La tradition du violon, à Venise, ne concerne pas seulement les professionnels de la musique ou l’aristocratie. Cet instrument est pratiqué partout chez les gondoliers, les commerçants ou les politiciens.
Alessandro a attendu longtemps avant de prendre place dans l’histoire de la musique au côté de son frère Benedetto. Celui-ci doit une partie non négligeable de sa gloire à un concerto pour hautbois, cordes et basse continue en ré mineur [3] qui fut, avec les concertos de Vivaldi, l’un des modèles de Jean-Sébastien Bach dans son travail d’assimilation du style italien par le moyen de transcription pour orgue qui a été transcrit par Jean-Sébastien Bach en un concerto pour clavecin
Il compose plusieurs recueils de concertos de soliste, parmi lesquels six furent rassemblés sous le titre de “La Cetra” ainsi que quelques cantates [4]. Il publie ses œuvres sous le pseudonyme de Eterio Stinfalico qu’il utilisait à l’académie de l’Arcadie [5].

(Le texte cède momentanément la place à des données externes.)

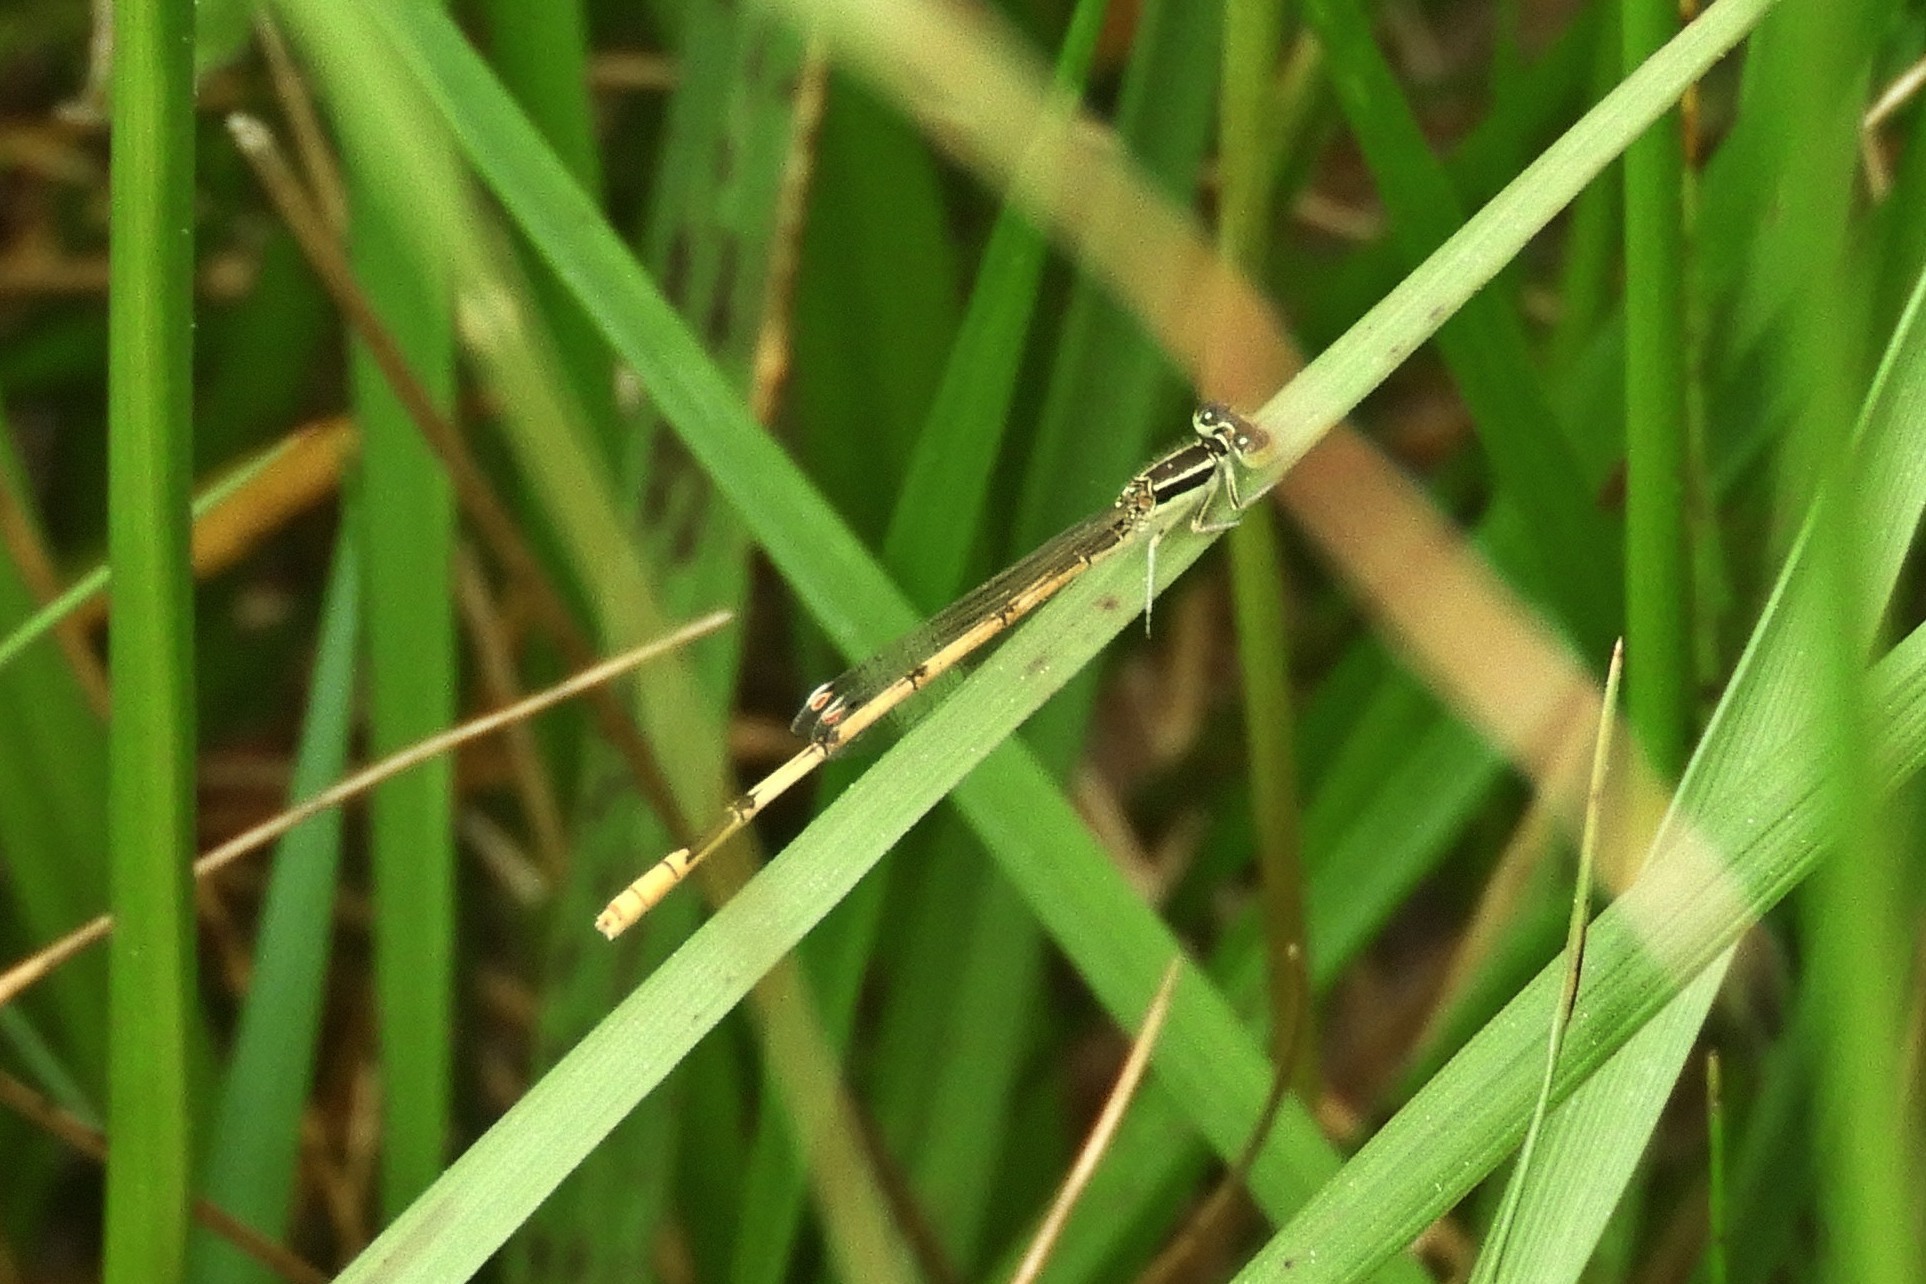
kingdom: Animalia
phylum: Arthropoda
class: Insecta
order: Odonata
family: Coenagrionidae
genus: Ischnura
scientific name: Ischnura hastata
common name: Citrine forktail
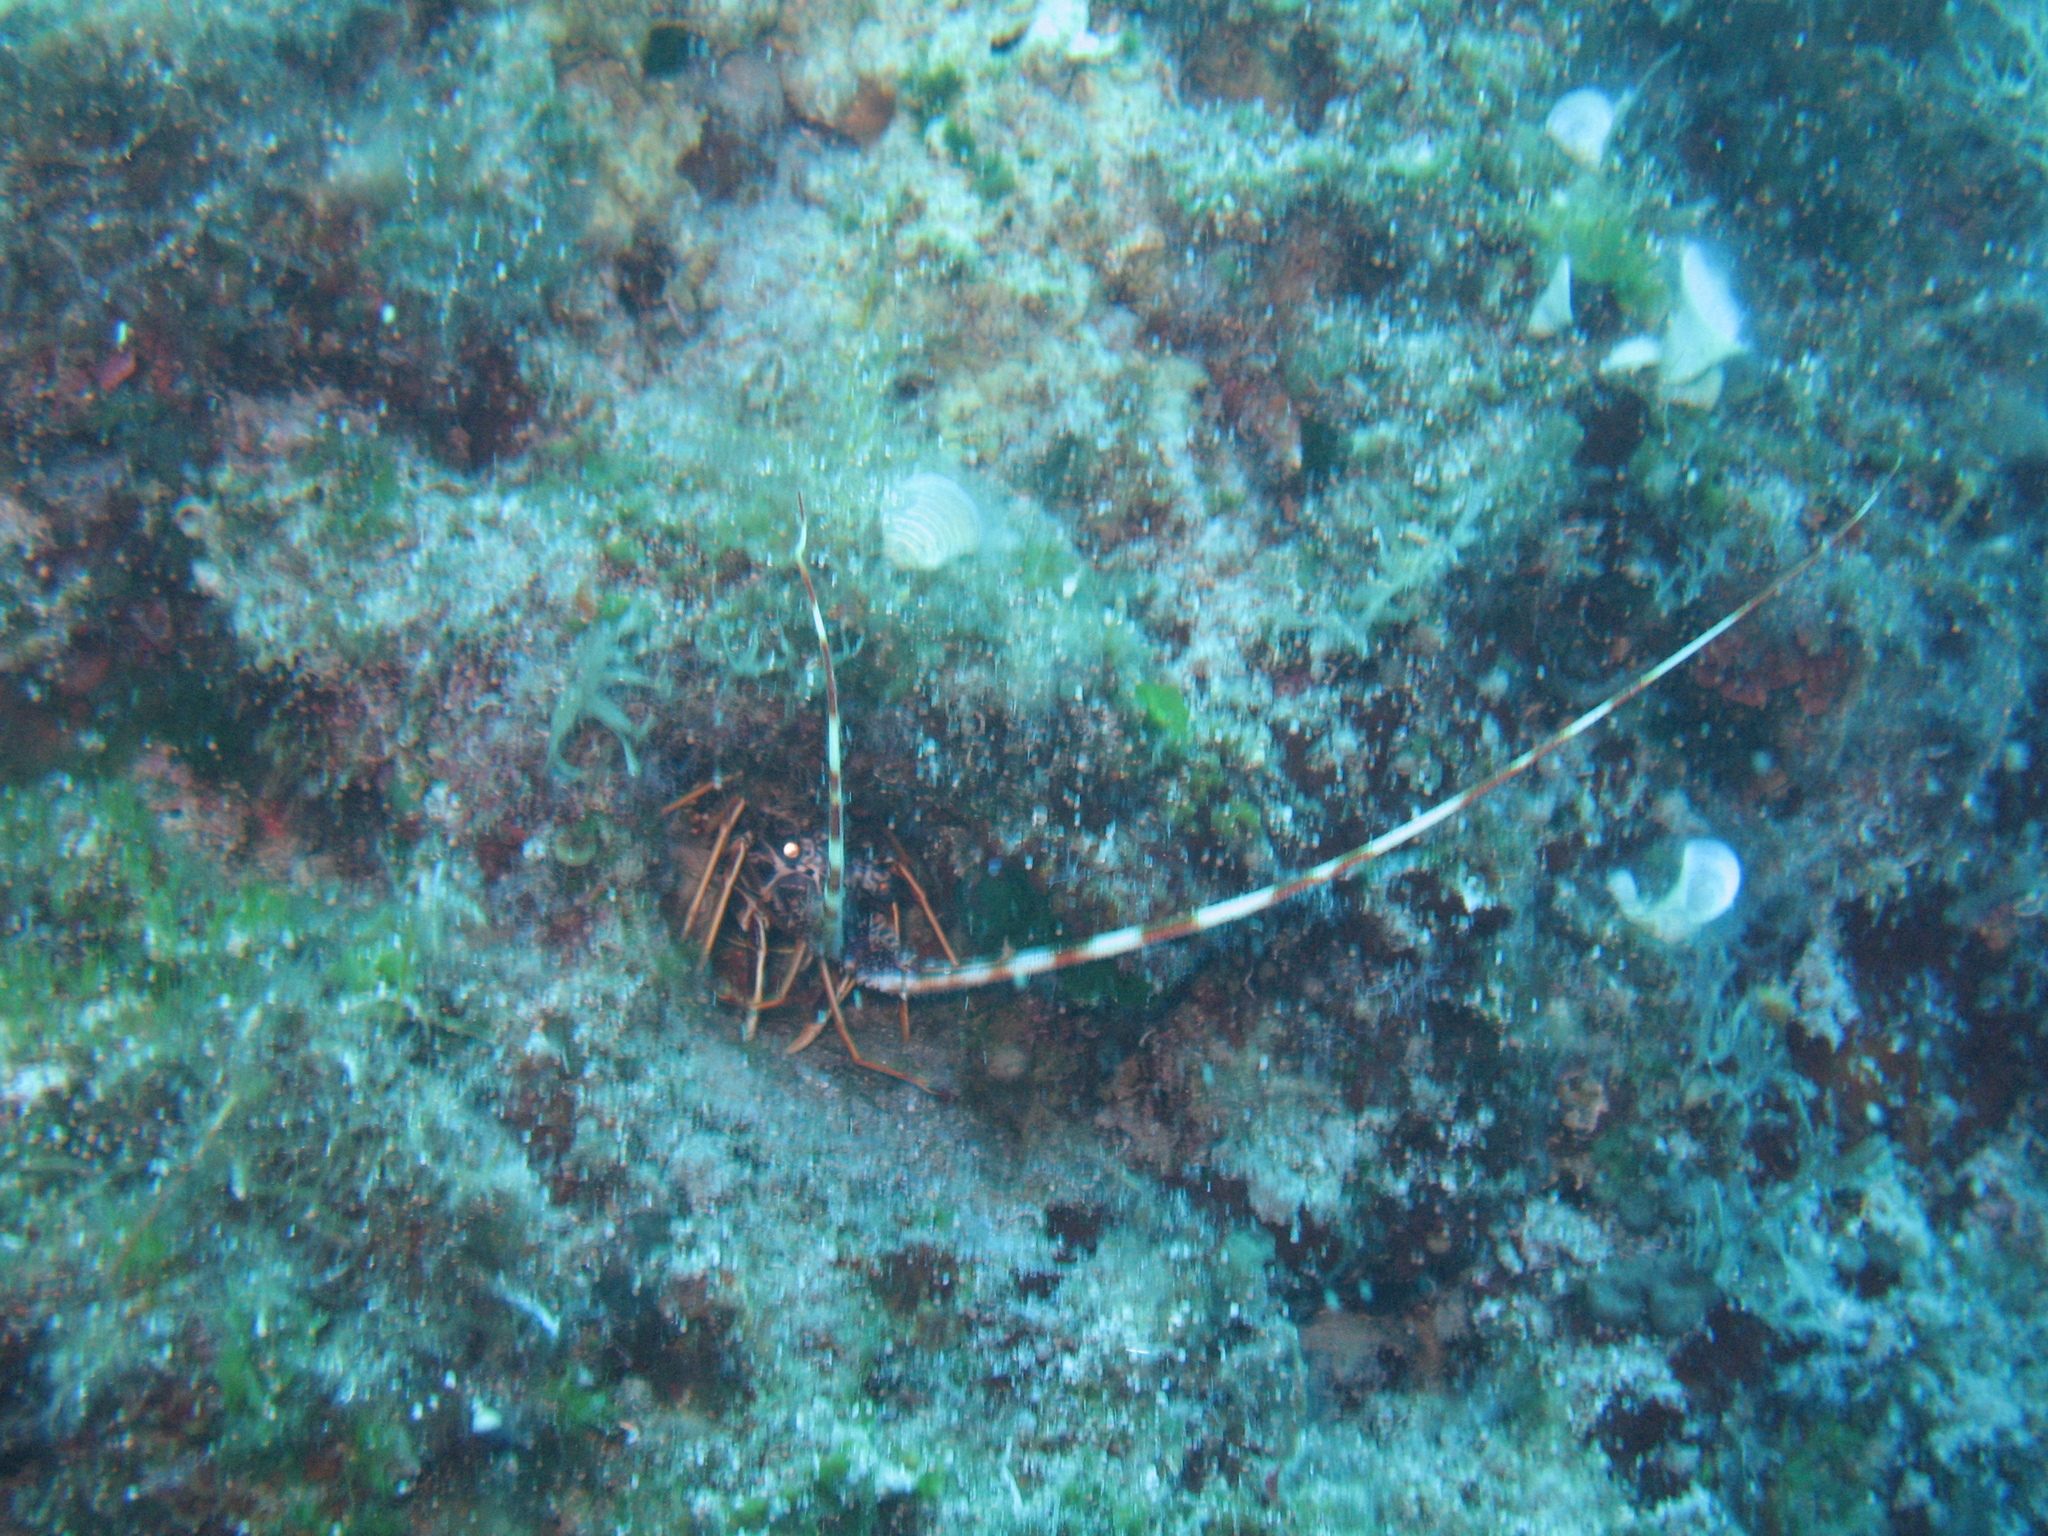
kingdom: Animalia
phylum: Arthropoda
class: Malacostraca
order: Decapoda
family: Palinuridae
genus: Palinurus
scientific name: Palinurus elephas
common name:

Mais on a découvert récemment que ce concerto tant estimé par le maître allemand était en réalité une œuvre d’Alessandro, publiée par ailleurs sous son prénom à Amsterdam en 1718, chez Jeanne Roger, dans un recueil de Concert signés par divers auteurs, dont Vivaldi et Albinoni.
L’admission à l’académie de l’Arcadie, un cercle d’intellectuels réunis à Rome autour de la reine Christine de Suède, celle qui avait protégé Descartes en son temps, était un honneur assez recherché du fait du prestige immense de cette institution.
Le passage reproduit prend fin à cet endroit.